At law, when a party exercises a contractual discretion “for any reason” they must still act in good faith and make a reasonable decision. The court found BNZ had not done this as they did not take all relevant factors into account in its decision making. In particular, BNZ had not considered that other banks would not necessarily accept Gloriavale as a banking customer – meaning Gloriavale could be left without access to banking. Subsequently, the Court granted the interim injunction preventing BNZ from closing Gloriavale’s accounts until a final decision is made at the full hearing.

In contrast, in 2022 Westpac New Zealand Limited (Westpac) found their customer Targa Capital Limited (Targa) was controlled by Russian oligarch Alexander Abramov who had been subject to financial sanctions by Australia in 2022 due to his close ties with Russia’s president. New Zealand had also imposed travel sanctions on Mr. Abramov and his family. Similarly to the Gloriavale case, Westpac notified Targa it was terminating their business relationship and Targa sought an interim injunction to prevent Westpac from closing their accounts.

The terms of the contract between the parties stated that while Westpac was able to terminate an account, they could only do so on reasonable grounds and by applying a reasonable and consistent approach. The facts of this case were such that Westpac could have faced serious regulatory issues had they continued to act for a customer who they could not guarantee was not being controlled by a sanctioned individual. As such, Westpac believed on reasonable grounds they needed to terminate their business relationship with Targa to preserve their legitimate commercial interests. The Court consequently rejected Targa’s application for an interim injunction.

Unlike the UK and Canada, New Zealand law does not have parameters in place to protect “financial inclusion”, in particular the right to access banking services. As such, banks are generally entitled to cancel contractual relationships with customers who are in breach of their obligations. However the two cases above highlight differences in how banks exercised their discretion to terminate and therefore the lawfulness of that termination.

Interestingly, BNZ’s standard Terms and Conditions which formed its contract with Gloriavale sought to give BNZ greater freedom by allowing them to close any accounts for any reason and not requiring them to act reasonably. This somewhat backfired as BNZ made a decision looking at one factor rather than all the relevant factors and the bigger picture. While at first glance Westpac’s terms seem more restrictive, Westpac benefited from the requirement to be reasonable being written into their terms and conditions, as the ‘default rule’ was at the forefront of their decision-making.

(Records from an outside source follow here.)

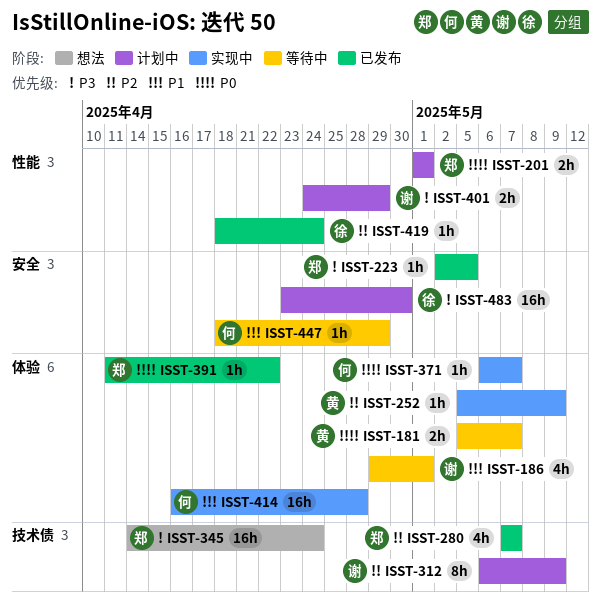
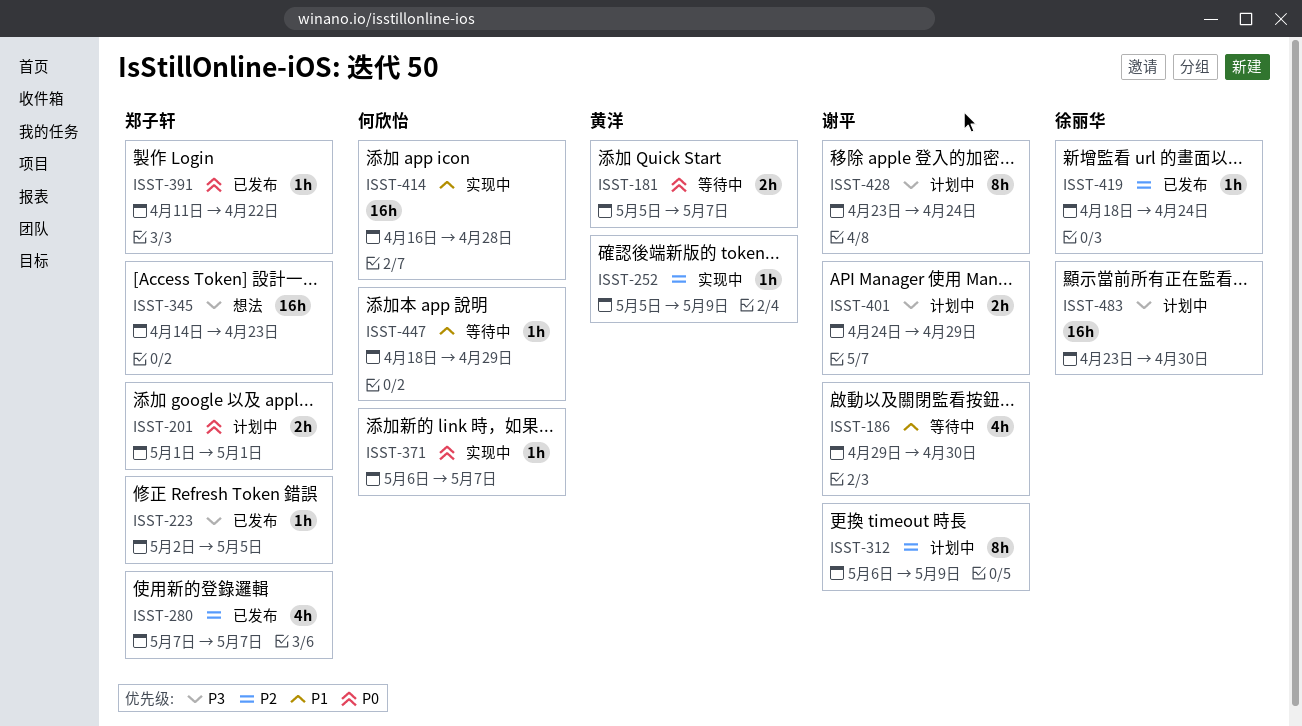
ISST-186, due: May 1 -> Apr 30
ISST-345, due: Apr 24 -> Apr 23
ISST-428: none -> present

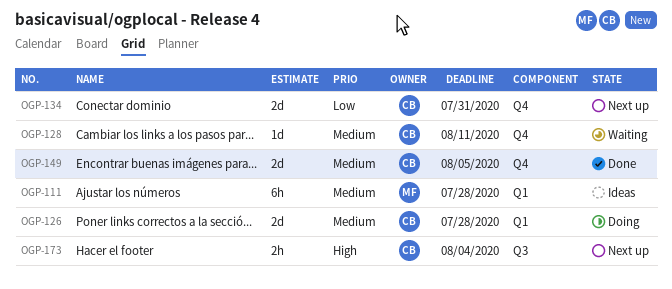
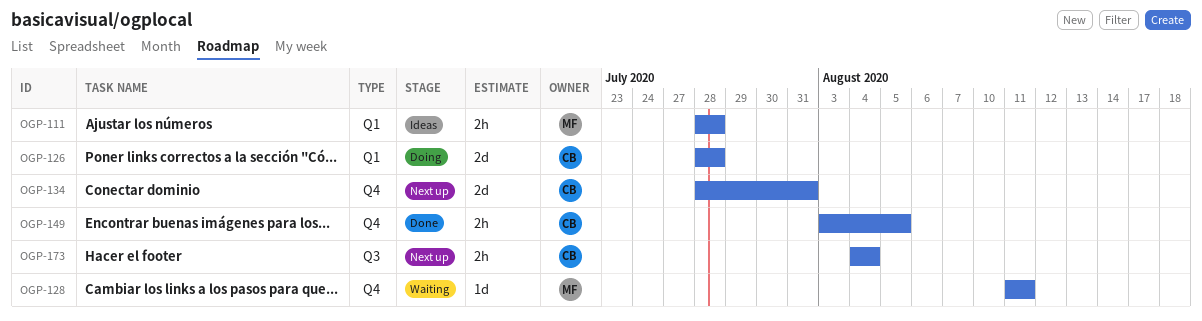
OGP-111, estimate: 6h -> 2h
OGP-128, owner: CB -> MF
OGP-149, estimate: 2d -> 2h

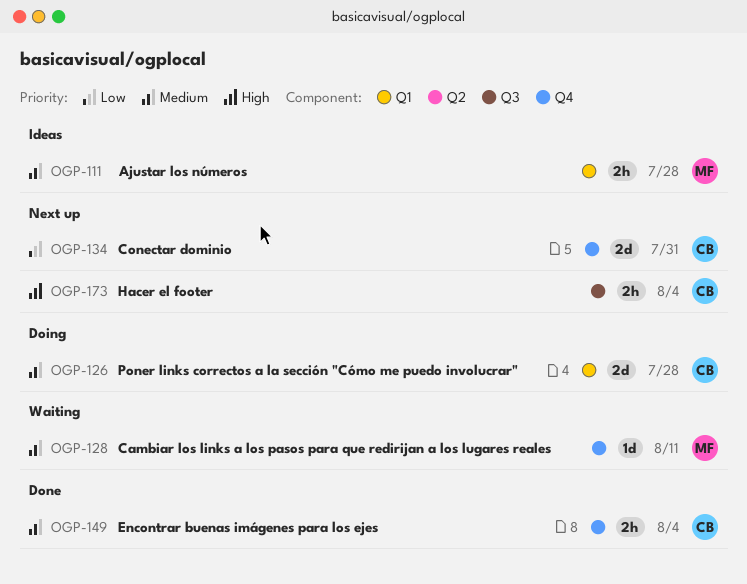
OGP-149, due: Aug 5 -> Aug 4

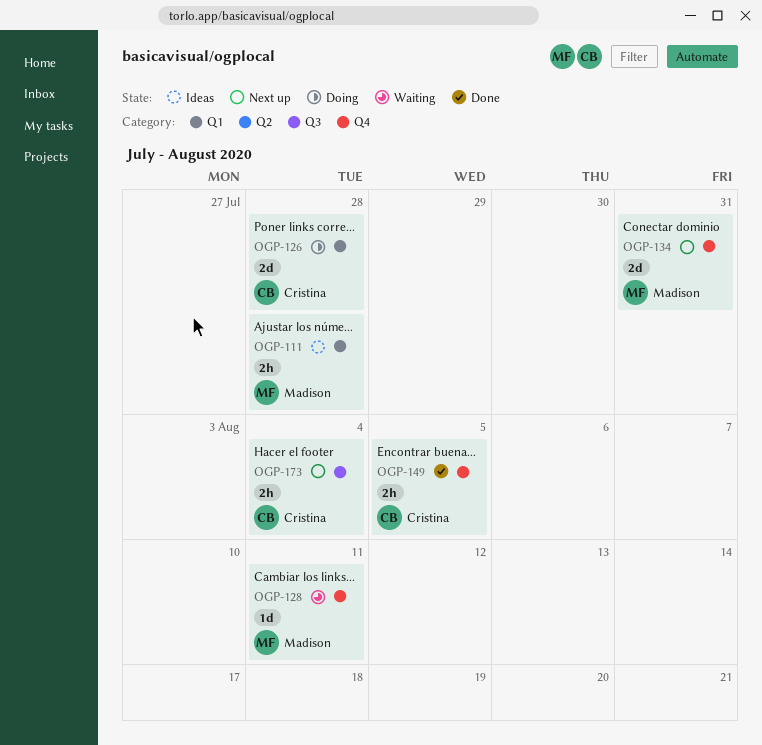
OGP-134, owner: Cristina -> Madison
OGP-149, due: Aug 4 -> Aug 5

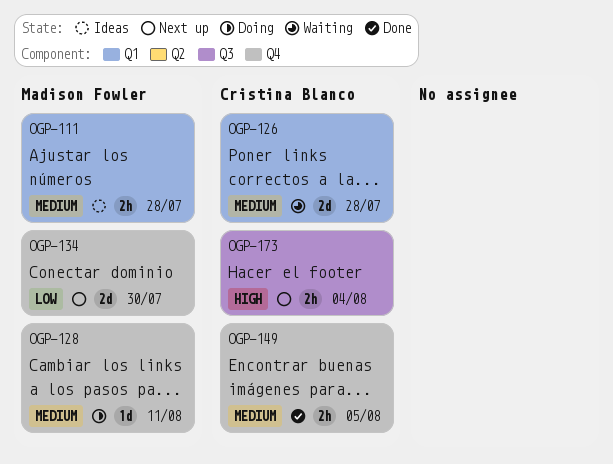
OGP-126, status: Doing -> Waiting
OGP-128, status: Waiting -> Doing
OGP-134, due: Jul 31 -> Jul 30

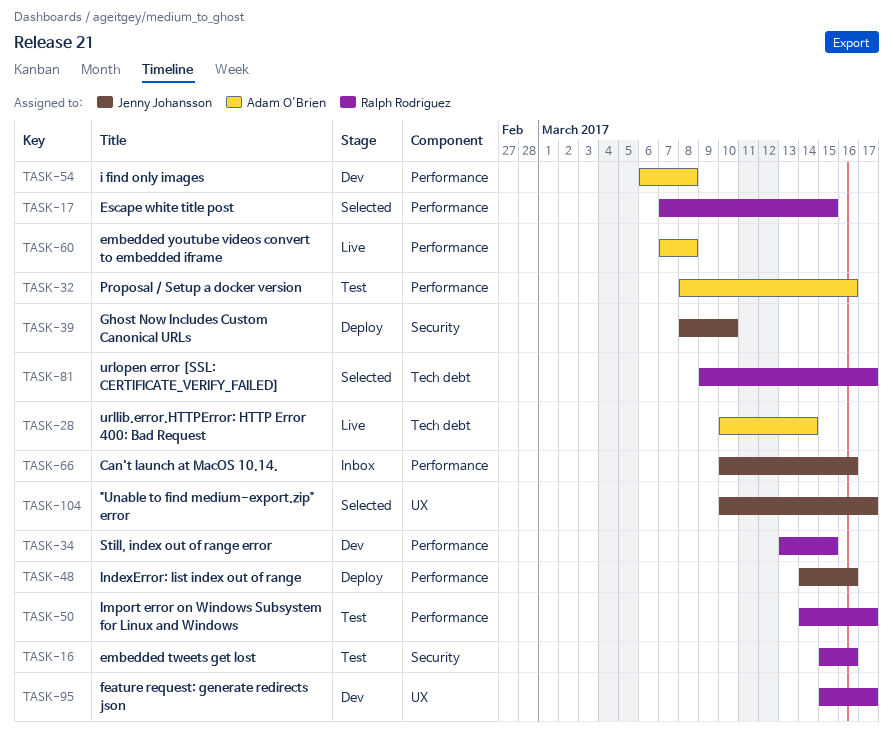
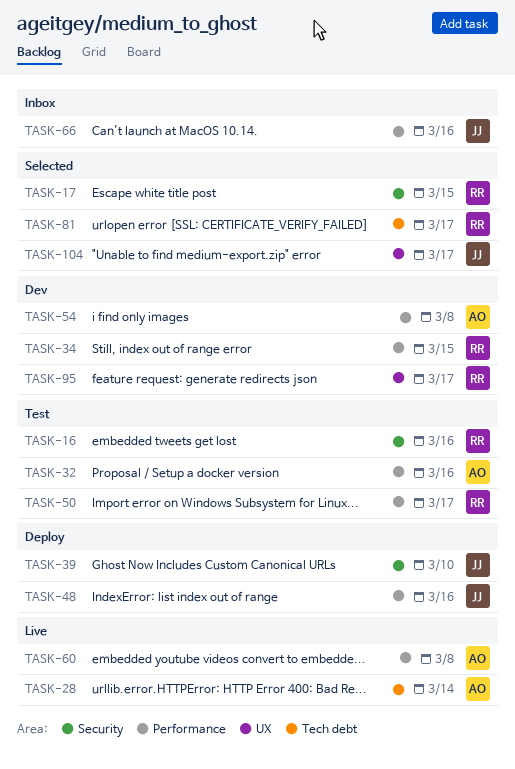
TASK-17, label: Performance -> Security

The full decision of the case between Gloriavale and BNZ will be important for the future development of the law. Generally commercial parties want to maintain the freedom to contract so that they can enter into any agreement they want, so long as it is not illegal, and give effect to that agreement without interference from the courts. However in recent years there has been a push to ensure consumers and small businesses are protected when entering into agreements. For example, through the prohibition on unfair contract terms in some small business agreements (see more here) and in consumer contracts (see more here). Banks, insurers, and similar service providers will certainly want to know they have control over who their customers are and will be watching this case unfold.

Lessons from these cases

  • Review your agreements and business processes to check whether they are fit for purpose. Ensuring your Terms and Conditions, Terms of Service, and other agreements are prepared by a competent lawyer gives you greater certainty that you can rely on the contract.
  • When making decisions, look beyond just what the contract says you can do and think about a “reasonable person” in the same situation as you would do.
  • Include a requirement in decision-making processes to act reasonably and take all relevant factors into account.
  • If you are concerned a decision could be contentious, seek legal advice before making the decision.